I might be on board about LLMs being the future of OCR (though many would disagree), but for general CV they are very inefficient for very limited benefit
Also if they are better then you can also have a flow that’s cheap model -> marginal cases go to more complex thing (and a chain of these).
The yolo models are really shockingly good for their cost and how well they can work with not much training data as well.
Due to how simple they are to work with they will become popular. Compare NLP before and after GPT-3. GPT-3 majorly brought down the complexity and skill needed for doing NLP tasks even if traditional NLP is much much faster. Ultimately ease of development will win out and the industry will work towards optimizing running such LLMs to make it cheap enough to run.
We're not going to fit Nano Banana or anything like it on a device with 512MB RAM and a GPU old enough to be irrelevant, and again, API calls just aren't on the menu.
Even if they were an option, your 300ms latency requirement would exclude them anyway.
some SBC w/ an industrial camera that is doing pick-place or go/no-go operations on a conveyor belt against a singular object type doesn't need a huge image-gen/llm model governing it.

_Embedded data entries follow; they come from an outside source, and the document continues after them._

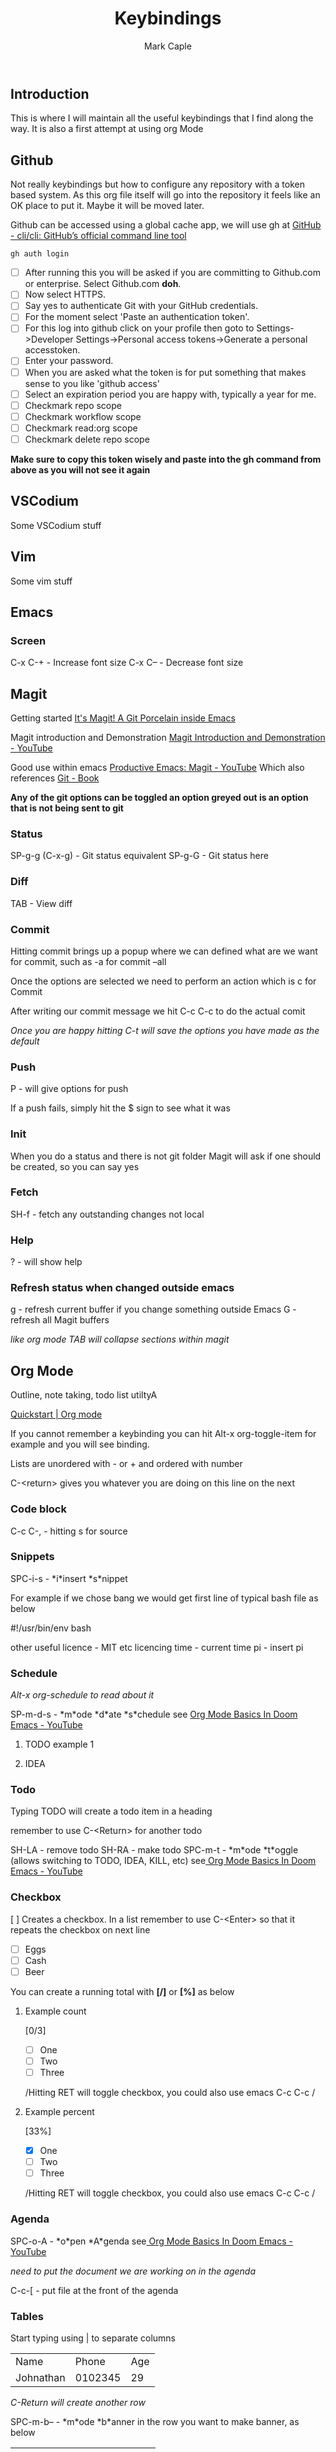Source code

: #+title: Keybindings
#+description: Somewhere I can save the keybindings I use most around certain apps.
#+author: Mark Caple

** Introduction
This is where I will maintain all the useful keybindings that I find along the way. It is also a first attempt at using org Mode

** Github
Not really keybindings but how to configure any repository with a token based system. As this org file itself
will go into the repository it feels like an OK place to put it. Maybe it will be moved later.

Github can be accessed using a global cache app, we will use gh at [[https://github.com/cli/cli#installation][GitHub - cli/cli: GitHub’s official command line tool]]

#+begin_src
gh auth login
#+end_src

- [ ] After running this you will be asked if you are committing to Github.com or enterprise. Select Github.com *doh*.
- [ ] Now select HTTPS.
- [ ] Say yes to authenticate Git with your GitHub credentials.
- [ ] For the moment select 'Paste an authentication token'.
- [ ] For this log into github click on your profile then goto to
    Settings->Developer Settings->Personal access tokens->Generate a personal accesstoken.
- [ ] Enter your password.
- [ ] When you are asked what the token is for put something that makes sense to you like 'github access'
- [ ] Select an expiration period you are happy with, typically a year for me.
- [ ] Checkmark repo scope
- [ ] Checkmark workflow scope
- [ ] Checkmark read:org scope
- [ ] Checkmark delete repo scope

*Make sure to copy this token wisely and paste into the gh command from above as you will not see it again*

** VSCodium
Some VSCodium stuff

** Vim
Some vim stuff

** Emacs

*** Screen
C-x C-+ - Increase font size
C-x C-- - Decrease font size

** Magit
Getting started [[https://magit.vc/][It's Magit! A Git Porcelain inside Emacs]]

Magit introduction and Demonstration [[https://www.youtube.com/watch?v=vQO7F2Q9DwA][Magit Introduction and Demonstration - YouTube]]

Good use within emacs [[https://www.youtube.com/watch?v=D1SJ6mFWYyA][Productive Emacs: Magit - YouTube]]
Which also references [[https://git-scm.com/book/en/v2][Git - Book]]

*Any of the git options can be toggled an option greyed out is an option that is not being sent to git*

*** Status
SP-g-g (C-x-g) - Git status equivalent
SP-g-G - Git status here

*** Diff
TAB - View diff

*** Commit
Hitting commit brings up a popup where we can defined what are we want for commit, such as -a for commit --all

Once the options are selected we need to perform an action which is c for Commit

After writing our commit message we hit C-c C-c to do the actual comit

/Once you are happy hitting C-t will save the options you have made as the default/

*** Push
P - will give options for push

If a push fails, simply hit the $ sign to see what it was

*** Init
When you do a status and there is not git folder Magit will ask if one should be created, so you can say yes

*** Fetch
SH-f - fetch any outstanding changes not local

*** Help
? - will show help

*** Refresh status when changed outside emacs
g - refresh current buffer if you change something outside Emacs
G - refresh all Magit buffers

/like org mode TAB will collapse sections within magit/

** Org Mode

Outline, note taking, todo list utiltyA

[[https://orgmode.org/quickstart.html][Quickstart | Org mode]]

If you cannot remember a keybinding you can hit Alt-x org-toggle-item for example and you will see binding.

Lists are unordered with - or + and ordered with number

C-<return> gives you whatever you are doing on this line on the next

*** Code block
C-c C-, - hitting s for source

*** Snippets
SPC-i-s - *i*insert *s*nippet

For example if we chose bang we would get first line of typical bash file as below

#!/usr/bin/env bash

other useful
licence - MIT etc licencing
time - current time
pi - insert pi

*** Schedule

/Alt-x org-schedule to read about it/

SP-m-d-s - *m*ode *d*ate *s*chedule see [[https://youtu.be/34zODp_lhqg?list=PLyy8KUDC8P7X6YkegqrnEnymzMWCNB4bN&t=1025][Org Mode Basics In Doom Emacs - YouTube]]

**** TODO example 1
**** IDEA
SCHEDULED: <2021-09-05 Sun 16:00>

*** Todo
Typing TODO will create a todo item in a heading

remember to use C-<Return> for another todo

SH-LA - remove todo
SH-RA - make todo
SPC-m-t - *m*ode *t*oggle (allows switching to TODO, IDEA, KILL, etc) see[[https://youtu.be/34zODp_lhqg?list=PLyy8KUDC8P7X6YkegqrnEnymzMWCNB4bN&t=1011][ Org Mode Basics In Doom Emacs - YouTube]]

*** Checkbox
[ ] Creates a checkbox. In a list remember to use C-<Enter> so that it repeats the checkbox on next line

- [ ] Eggs
- [ ] Cash
- [ ] Beer

You can create a running total with *[/]* or *[%]* as below

**** Example count

[0/3]

- [ ] One
- [ ] Two
- [ ] Three

/Hitting RET will toggle checkbox, you could also use emacs C-c C-c /

**** Example percent

[33%]

- [X] One
- [ ] Two
- [ ] Three

/Hitting RET will toggle checkbox, you could also use emacs C-c C-c /

*** Agenda
SPC-o-A - *o*pen *A*genda see[[https://youtu.be/34zODp_lhqg?list=PLyy8KUDC8P7X6YkegqrnEnymzMWCNB4bN&t=1148][ Org Mode Basics In Doom Emacs - YouTube]]

/need to put the document we are working on in the agenda/

C-c-[ - put file at the front of the agenda

*** Tables
Start typing using | to separate columns

| Name      |   Phone | Age |
| Johnathan | 0102345 |  29 |

/C-Return will create another row/

SPC-m-b-- - *m*ode *b*anner in the row you want to make banner, as below

| Name      |   Phone | Age |
|-----------+---------+-----|
| Johnathan | 0102345 |  29 |

SH-RET - duplicate a column

| Name      |   Phone | Age |
|-----------+---------+-----|
| Johnathan | 0102345 |  29 |
| Johnathan |         |     |

Alt-[j,k] - moves rows around
Alt-[h,l] - moves columns around
Alt-SH-j - create new row above current
Alt-SH-k - delete row
Alt-SH-l - create column to left of current
Alt-SH-h - delete column

*** Editing
v-a-e - *v*isual *a*round *e*lement
v-a-R - *v*isual *a*round *r*egion
d-a-e - *d*elete *a*round *e*lement
d-a-R - *d*elete *a*round *r*egion
y-i-R - *y*ank *i*nner *r*egion


*** Motion/Navigation
h, j, k, l - navigate
g-[j,k] - goto next/previous fold at same level
g-h - go out one level
+g-[h,l] - goto next/previous child at same level+

*** Folds
TAB - fold line
SH-TAB - fold entire doco
z-c - Fold*z* *c*lose
z-o - Fold*z* *o*pen
z-M - Fold*z* *m*imimise
z-R - Fold*z* *r*eopen

*** Help
Alt-x ord-info : General help

*** Headings
SP-m-h - *m*odulate a *h*eading
Alt-h - Move heading left
Alt-l - Move heading right
Alt-j - Move heading down
Alt-k - Move heading up
Alt-SH-[h,j,k,l] - Move without pulling the rest of the tree

*** Lists
SP-m-i - [m]odulate an [i]tem
C-RET - will continue list

*** Sources

**** Distrotube

[[https://www.youtube.com/watch?v=34zODp_lhqg&list=PLyy8KUDC8P7X6YkegqrnEnymzMWCNB4bN&index=3][Org Mode Basics In Doom Emacs - YouTube]]

**** Thoughtbot

[[https://www.youtube.com/watch?v=SzA2YODtgK4][Getting Started With Org Mode - YouTube]]

** Doom
If you make changes to config.el then you do not need to do a "doom sync"
but if you change package.el or init.el you do need to.

*** Emacs
SP :  - Emacs M-x
    You can start typing and you will see a list such as link

*** Help
SP-h - Bring up help
SP-h-d-s - Help search documentation
SP-h-p - help Doom packages

*** Windows
SP-w-v - Split vertical   (emacs equivalent :vs)
SP-w-s - Horizontal split
SP-w-c - Close
SP-w-q - Quit, same as close I think
SP-w-w - Switch between windows toggling
SP-w-[h,j,k,l] - Switch using arrow VIM keys
SP-w = - Make all windows equal size
SP-w > - Move window  right edge right
SP-w < - Move window right edge left
SP-w + - Move window bottom down
SP-w - - Move window bottom up

*** Projects
SP-p-p - Open up a project
SP-p-o - Open through tree

*** Files
SP-. - Open up a file (usually not in a project)

*** Links
SP-m-l-c - *m*ake *l*ink from *c*lipboard

*** Bookmarks
SP-RET - Goto or create bookmarks

*** Buffer
These are placeholders for things. Everytime you open a file it has a buffer or special place.
Not just files have buffers, the sidebar side viewer has a buffer, a scratchpad, email client, a shell

SP-b-b (SP ,) - List buffers I have dealt with in the workspace we've been working on
SP-b-B (SP <) - show all buffers
    when you look at all buffers you will see some with asterisks they are things like
        scratch - somewhere to doodle
        Messages - stuff about what has happened within doom emacs

    *A single SP* now will reveal even more buffers. Things like neo tree
SP-b-n - Next buffer
SP-b-N - New buffer
    when we have a new buffer we need to put something in it so we copuld use SP . to select a file
SP-b-s - save buffer
SP-b-k - kill buffer

*** Sources

**** Distrotube

***** [[https://www.youtube.com/watch?v=dr_iBj91eeI&list=PLyy8KUDC8P7X6YkegqrnEnymzMWCNB4bN&index=1][Doom Emacs - Getting Started - YouTube]]
    - [ ] Magit
    - [ ] Org Mode
    - [ ] MU4e (email client)
    - [ ] eww (web browser)
    - [ ] Haskell

[[https://www.youtube.com/watch?v=F1iaskxcLNA&list=PLyy8KUDC8P7X6YkegqrnEnymzMWCNB4bN&index=2][* Bookmarks, Buffers and Windows in Doom Emacs - YouTube]]

    - [ ] Neotree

I mean have you even considered the kind of performance an opencv function can get w/ just mask-matching? I mean even with a fancy YOLO model these answers get thrown out in 1.5-50ms ; this is just a wholly different time scaling.
Its a lot better, faster, cheaper to use LLMs for initial labeling together with hand finetuning and then training YOLO with this.
Training YOLO takes a few hours and is then very fast.
Like, the AI model tools already exist, all that would be accomplished if OpenCV pivoted would be to take it away for people who want to do low-level vision programming. It wouldn't add anything useful to the world, just destroy an excellent library.
Dude, in business we think in terms of large numbers, internationally easily in billion times processing images. This wouldn't cut it.
Also, do you buy the mega expensive super individually designed shoes from the best shoemaker there is to march along though some dirt or simply stick to gumboots?
OpenCV is used behind the scenes for many of the fancy stuff those major AI provider pretend to do. Claude is a huge system and not a LLM anymore.
Is the image(text) function reversible? Or are they brute force searching a nearest neighbor like word2vec/hash brute forcing.